‘Sheer foolishness’: Reported delay to UK’s Deposit Return Scheme sparks anger in green economy

UK Government has failed to deny the reports that the DRS could be delayed until 2028.

In late 2018, the UK Government pledged to implement the DRS to boost recycling rates for drinks packaging. However, just 18 months after its announcement, the majority of environmental policymaking in the UK halted as Whitehall resources were redirected to manage the Covid-19 crisis.

As lockdown measures eased and the pandemic lost prominence on the Ministerial agenda, retailers began lobbying for further postponements to the DRS, citing the ongoing cost-of-living crisis.

Consequently, the nationwide rollout of the DRS in the UK was postponed until early 2025.

However, yesterday (29 February), the i newspaper reported that the scheme is encountering yet another setback, now postponed until 2028, due to disagreements between the UK’s devolved governments over the inclusion of glass alongside plastic cited as the primary reason.

Last year, when the implementation of the scheme was postponed until 2025, the proposals from the Westminster Government suggested excluding glass bottles from the scheme in England and Northern Ireland. Meanwhile, Wales showed interest in including glass, and Scotland’s DRS proposal notably incorporates glass.

In February this year, Ireland launched its own DRS, offering incentives for recycling plastic drink bottles and aluminium cans.

In the same month, a survey revealed that two-thirds of the British public support the introduction of DRS for plastic, aluminium cans, as well as glass bottles.

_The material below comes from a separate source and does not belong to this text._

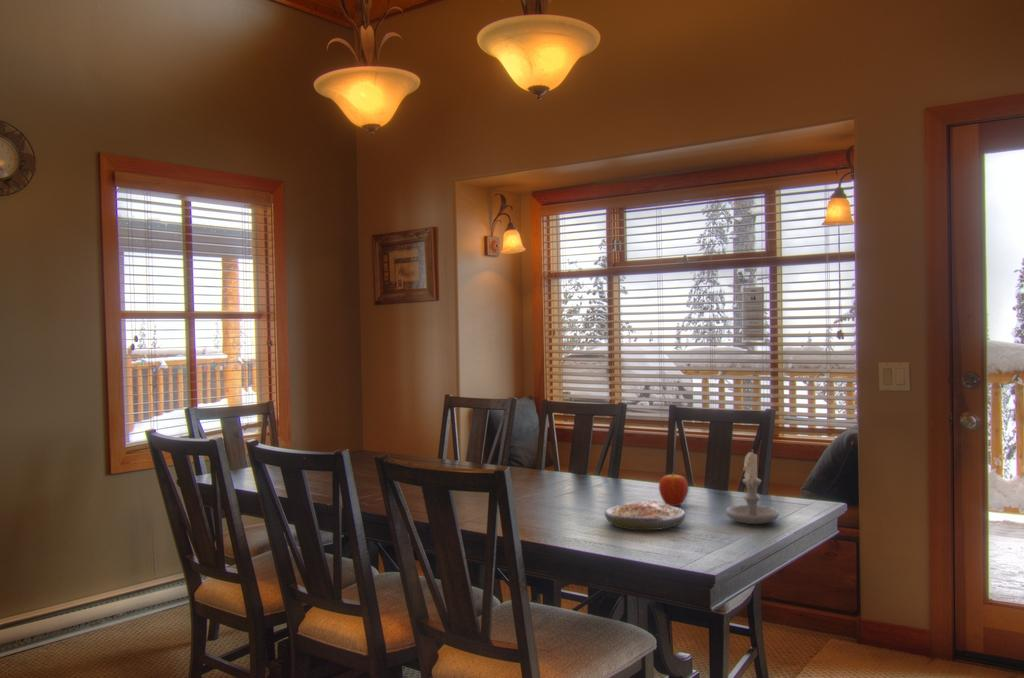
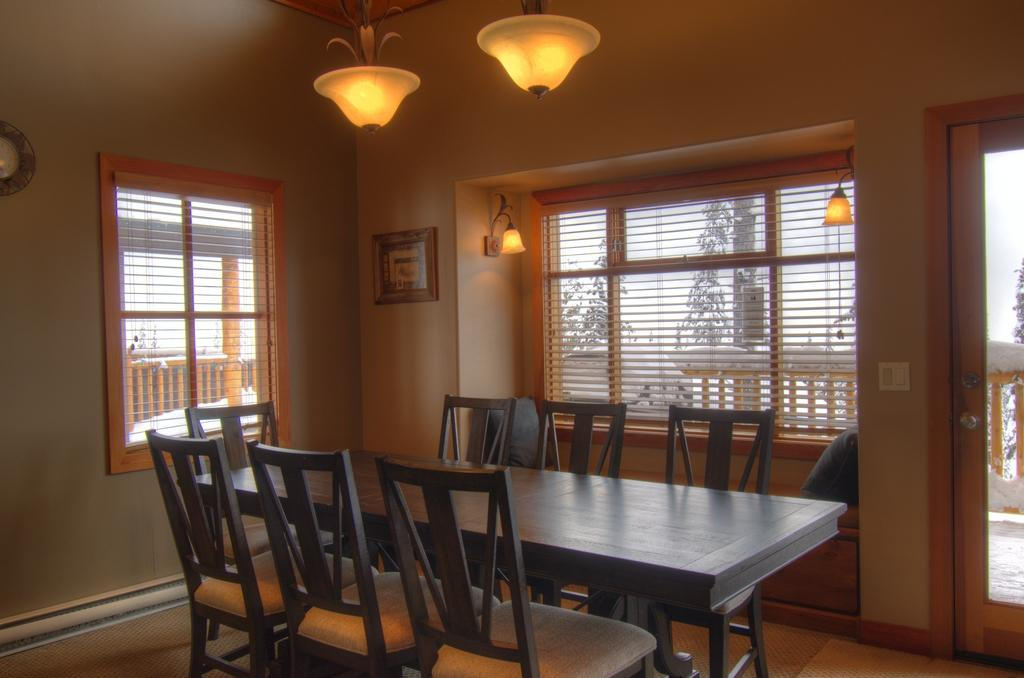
- fruit [658,471,689,507]
- candle [725,449,780,525]
- soup [604,499,686,531]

Reaction from green groups

The UK Government has reaffirmed its commitment to eliminating avoidable waste by 2050; however, it has failed to deny the reports that the DRS could be delayed until 2028.

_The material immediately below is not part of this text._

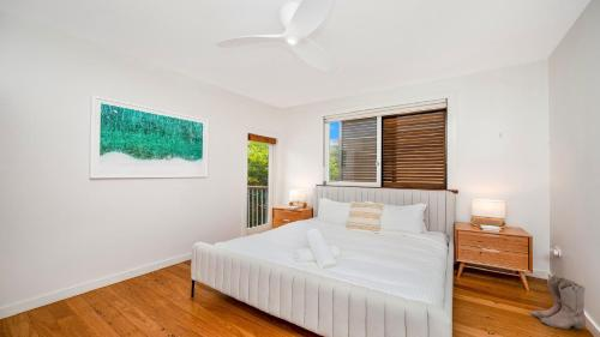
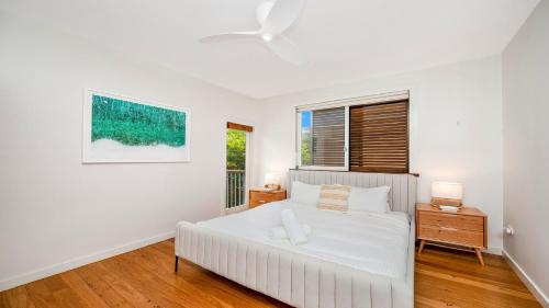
- boots [530,273,587,330]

A Defra spokesperson said: “We are pushing ahead with our programme of reforms to reduce waste and improve our use of resources and remain committed to our goal of eliminating avoidable waste by 2050.

“It’s essential that we work closely with industry to make sure our reforms will be a success, and we will continue to engage with businesses closely as we proceed with introducing the deposit return scheme.”

The news has sparked disagreement and anger within the green economy.

Greenpeace UK’s political campaigner Rudy Schulkind said: “If these rumours of further delay to the scheme are true, they make a mockery of the Government’s claim to be a world leader on plastic action.

“Our neighbours in Europe have been running DRS schemes successfully for years, they are a popular and incredibly important tool in addressing plastic pollution. Sadly, this Government is all too willing to sacrifice bold action to tackle the climate crisis at the altar of vested interests.”

City to Sea’s policy manager, Steve Hynd said: “More delays on such an important law leave me with a feeling of sadness, and frustration.

“Sadness because when a DRS is delivered well it can not only drive up recycling and drive down littering, but it can also lay the foundations for reusable packing in a truly circular economy.

“But there is also a huge sense of frustration for it is also a sign of sheer foolishness from Government for such important legislation to be so repeatedly delayed. Apart from the obvious environmental impact these delays are having, it is also causing havoc in the private sector.

“I just hope after the election we see some environmental political leadership.”